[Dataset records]
··········
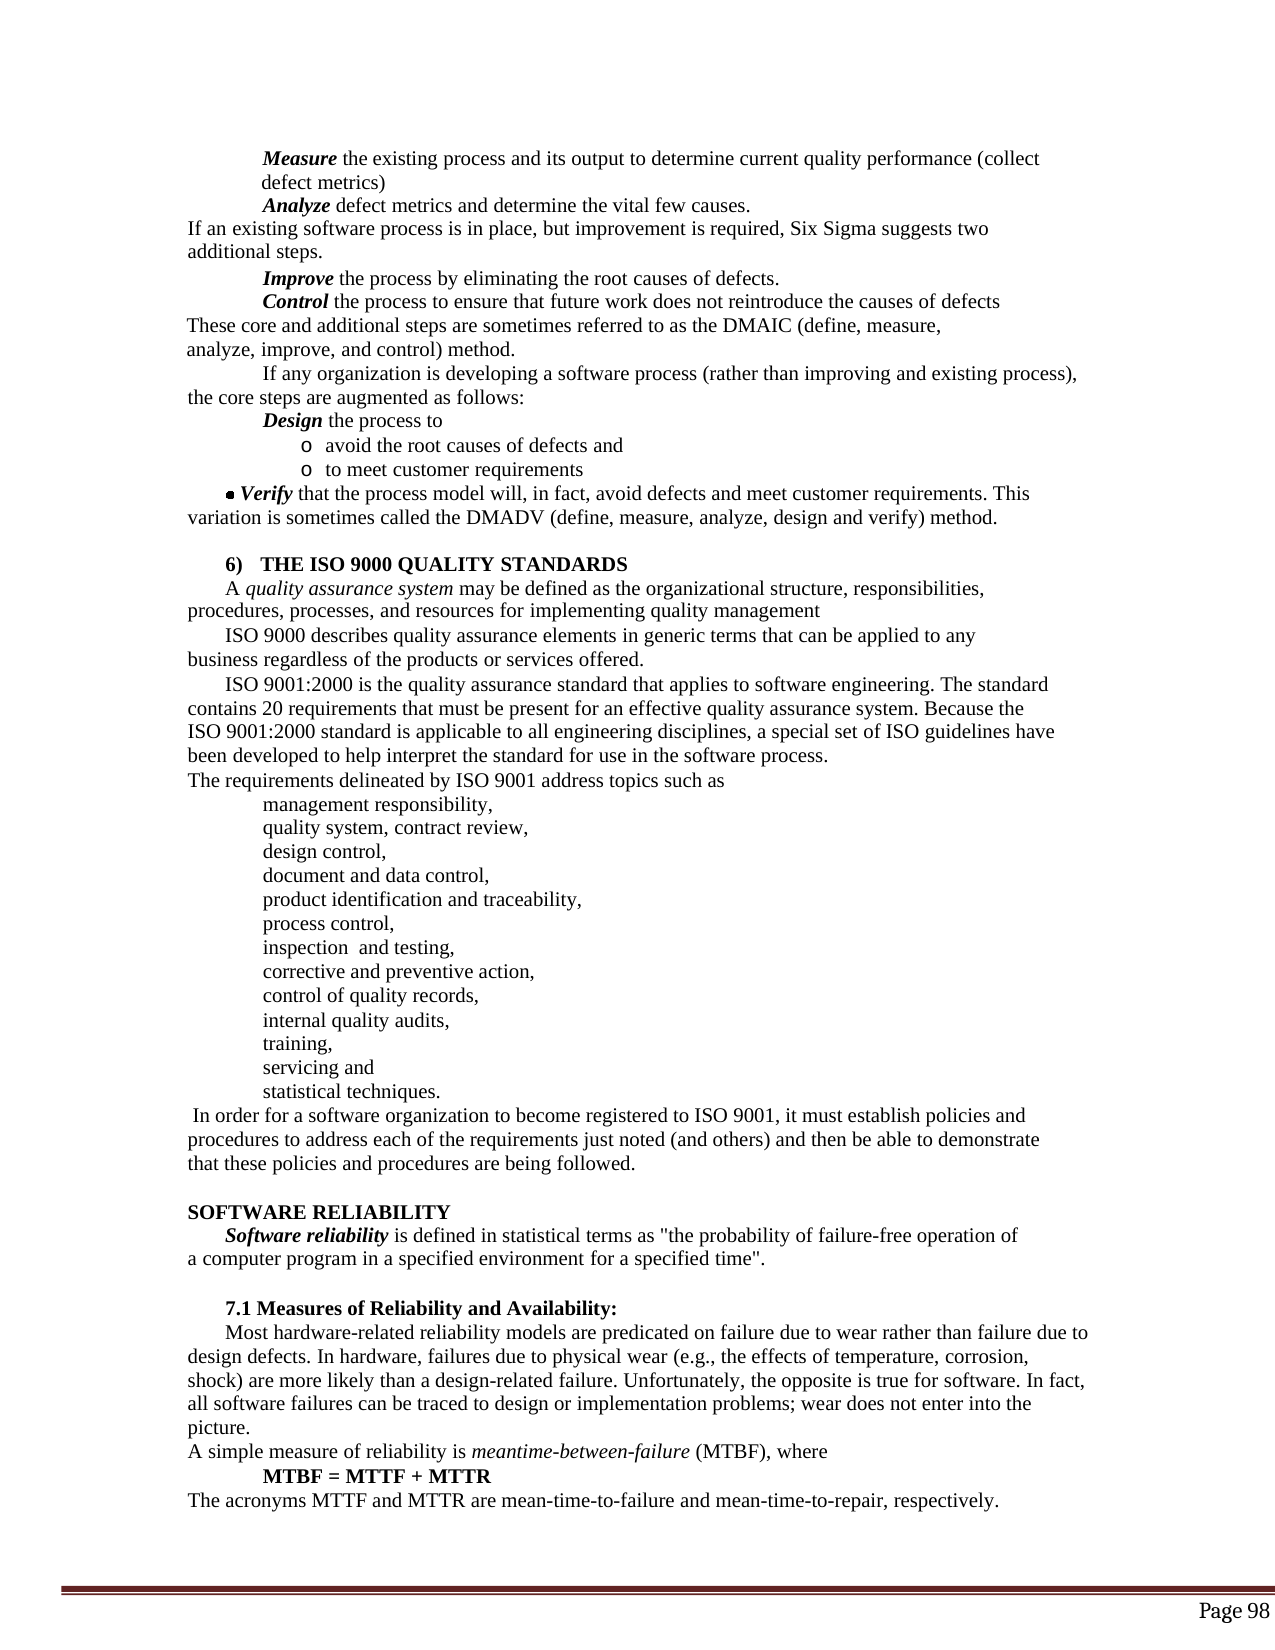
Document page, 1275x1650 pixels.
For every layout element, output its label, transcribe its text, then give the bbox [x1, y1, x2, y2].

text shock) are more likely than a design-related failure. Unfortunately, the opposite is true for software. In fact, all software failures can be traced to design or implementation problems; wear does not enter into the picture. [187, 1368, 1088, 1439]
text If any organization is developing a software process (rather than improving and existing process), the core steps are augmented as follows: [187, 361, 1078, 409]
text ISO 9000 describes quality assurance elements in generic terms that can be applied to any business regardless of the products or services offered. [187, 623, 1011, 671]
list avoid the root causes of defects and [300, 432, 1275, 457]
subtitle MTBF = MTTF + MTTR [263, 1464, 1275, 1488]
text The requirements delineated by ISO 9001 address topics such as management responsibility, [187, 767, 727, 816]
text inspection and testing, corrective and preventive action, control of quality records, internal quality audits, [263, 935, 537, 1032]
subtitle THE ISO 9000 QUALITY STANDARDS [225, 552, 1275, 576]
subtitle SOFTWARE RELIABILITY [187, 1200, 1275, 1224]
text Software reliability is defined in statistical terms as "the probability of failure-free operation of a computer program in a specified environment for a specified time". [187, 1224, 1021, 1270]
text ISO 9001:2000 is the quality assurance standard that applies to software engineering. The standard contains 20 requirements that must be present for an effective quality assurance system. Because the ISO 9001:2000 standard is applicable to all engineering disciplines, a special set of ISO guidelines have been developed to help interpret the standard for use in the software process. [187, 672, 1056, 767]
text Design the process to [263, 409, 1275, 432]
text quality system, contract review, design control, [263, 816, 528, 863]
text In order for a software organization to become registered to ISO 9001, it must establish policies and procedures to address each of the requirements just noted (and others) and then be able to demonstrate that these policies and procedures are being followed. [187, 1104, 1042, 1174]
text document and data control, [263, 863, 1275, 887]
text The acronyms MTTF and MTTR are mean-time-to-failure and mean-time-to-repair, respectively. [187, 1488, 1275, 1512]
text training, servicing and [263, 1032, 375, 1079]
text Control the process to ensure that future work does not reintroduce the causes of defects These core and additional steps are sometimes referred to as the DMAIC (define, measure, analyze, improve, and control) method. [186, 290, 1006, 361]
text Most hardware-related reliability models are predicated on failure due to wear rather than failure due to design defects. In hardware, failures due to physical wear (e.g., the effects of temperature, corrosion, [187, 1320, 1088, 1368]
text product identification and traceability, process control, [263, 887, 582, 935]
text statistical techniques. [263, 1079, 1275, 1103]
text A quality assurance system may be defined as the organizational structure, responsibilities, procedures, processes, and resources for implementing quality management [187, 577, 987, 622]
list to meet customer requirements [300, 457, 1275, 481]
text Improve the process by eliminating the root causes of defects. [263, 267, 1275, 290]
text A simple measure of reliability is meantime-between-failure (MTBF), where [187, 1439, 1275, 1463]
text If an existing software process is in place, but improvement is required, Six Sigma suggests two additional steps. [187, 217, 1011, 263]
text Analyze defect metrics and determine the vital few causes. [263, 194, 1275, 217]
subtitle 7.1 Measures of Reliability and Availability: [225, 1297, 1275, 1320]
text Verify that the process model will, in fact, avoid defects and meet customer requirements. This variation is sometimes called the DMADV (define, measure, analyze, design and verify) method. [187, 481, 1032, 529]
text Measure the existing process and its output to determine current quality performance (collect defect metrics) [261, 146, 1078, 194]
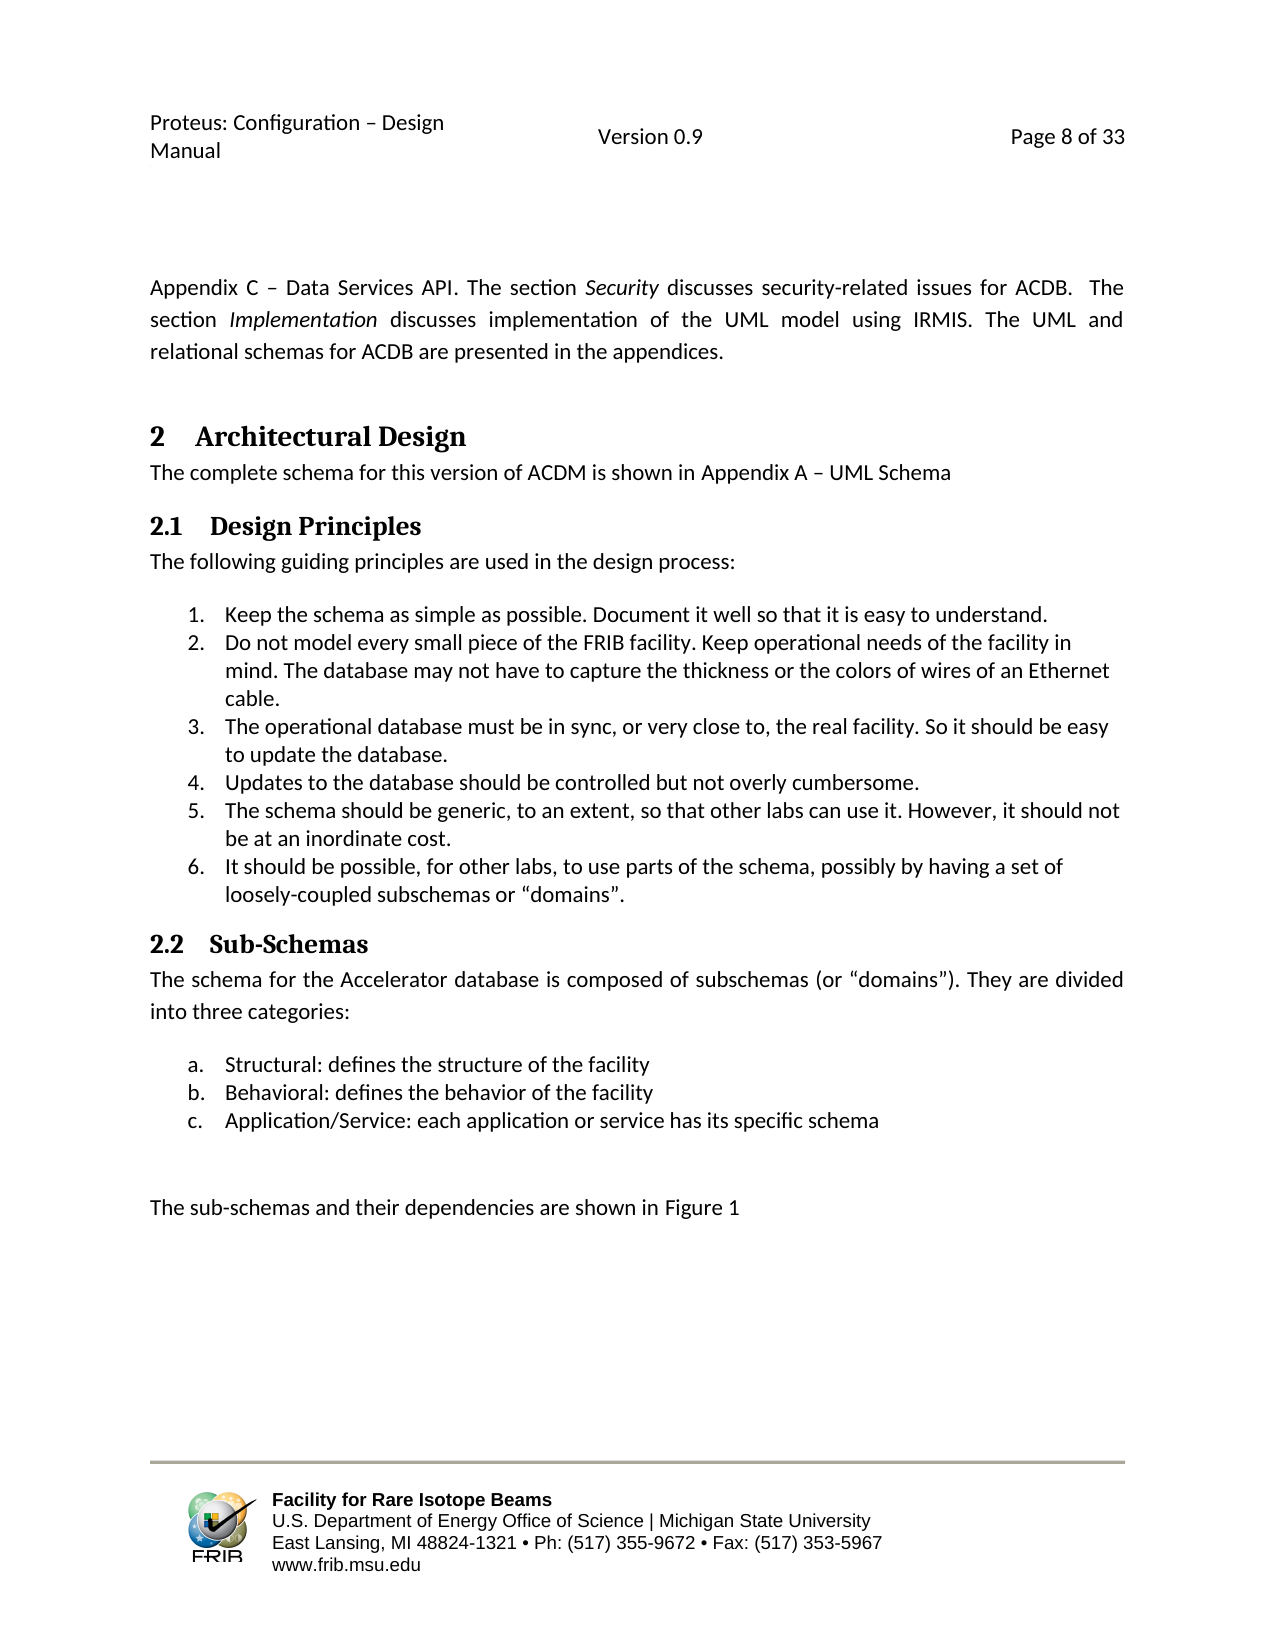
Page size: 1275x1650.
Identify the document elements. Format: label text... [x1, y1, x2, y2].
··········
[Assigned task]:
A complete answer gives every line of the data that includes "statistical".

[Written response]:
text Software reliability is defined in statistical terms as "the probability of failure-free operation of a computer program in a specified environment for a specified time". [187, 1224, 1021, 1270]
text statistical techniques. [263, 1079, 1275, 1103]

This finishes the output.